___ INFORMATION ___
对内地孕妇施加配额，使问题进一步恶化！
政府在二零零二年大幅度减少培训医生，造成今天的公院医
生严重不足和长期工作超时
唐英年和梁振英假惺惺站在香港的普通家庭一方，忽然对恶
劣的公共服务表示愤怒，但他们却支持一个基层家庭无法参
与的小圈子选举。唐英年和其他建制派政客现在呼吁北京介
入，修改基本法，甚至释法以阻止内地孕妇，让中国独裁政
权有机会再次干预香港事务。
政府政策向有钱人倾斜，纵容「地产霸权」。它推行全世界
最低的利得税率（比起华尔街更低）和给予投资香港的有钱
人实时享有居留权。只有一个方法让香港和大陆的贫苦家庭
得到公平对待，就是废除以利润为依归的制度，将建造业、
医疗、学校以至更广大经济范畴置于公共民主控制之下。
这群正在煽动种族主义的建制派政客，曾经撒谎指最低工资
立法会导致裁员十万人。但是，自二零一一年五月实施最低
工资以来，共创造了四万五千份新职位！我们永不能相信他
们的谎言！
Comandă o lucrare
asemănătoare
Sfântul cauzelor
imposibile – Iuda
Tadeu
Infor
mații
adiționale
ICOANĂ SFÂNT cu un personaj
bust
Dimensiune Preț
___
§ **EXERCISE AIM**: Type out again, exactly as written, the lines from the beginning of the material through the one containing "医疗、学校以至更广大经济范畴置于公共民主控制之下。".

§ **WORKED SOLUTION**:
对内地孕妇施加配额，使问题进一步恶化！
政府在二零零二年大幅度减少培训医生，造成今天的公院医
生严重不足和长期工作超时
唐英年和梁振英假惺惺站在香港的普通家庭一方，忽然对恶
劣的公共服务表示愤怒，但他们却支持一个基层家庭无法参
与的小圈子选举。唐英年和其他建制派政客现在呼吁北京介
入，修改基本法，甚至释法以阻止内地孕妇，让中国独裁政
权有机会再次干预香港事务。
政府政策向有钱人倾斜，纵容「地产霸权」。它推行全世界
最低的利得税率（比起华尔街更低）和给予投资香港的有钱
人实时享有居留权。只有一个方法让香港和大陆的贫苦家庭
得到公平对待，就是废除以利润为依归的制度，将建造业、
医疗、学校以至更广大经济范畴置于公共民主控制之下。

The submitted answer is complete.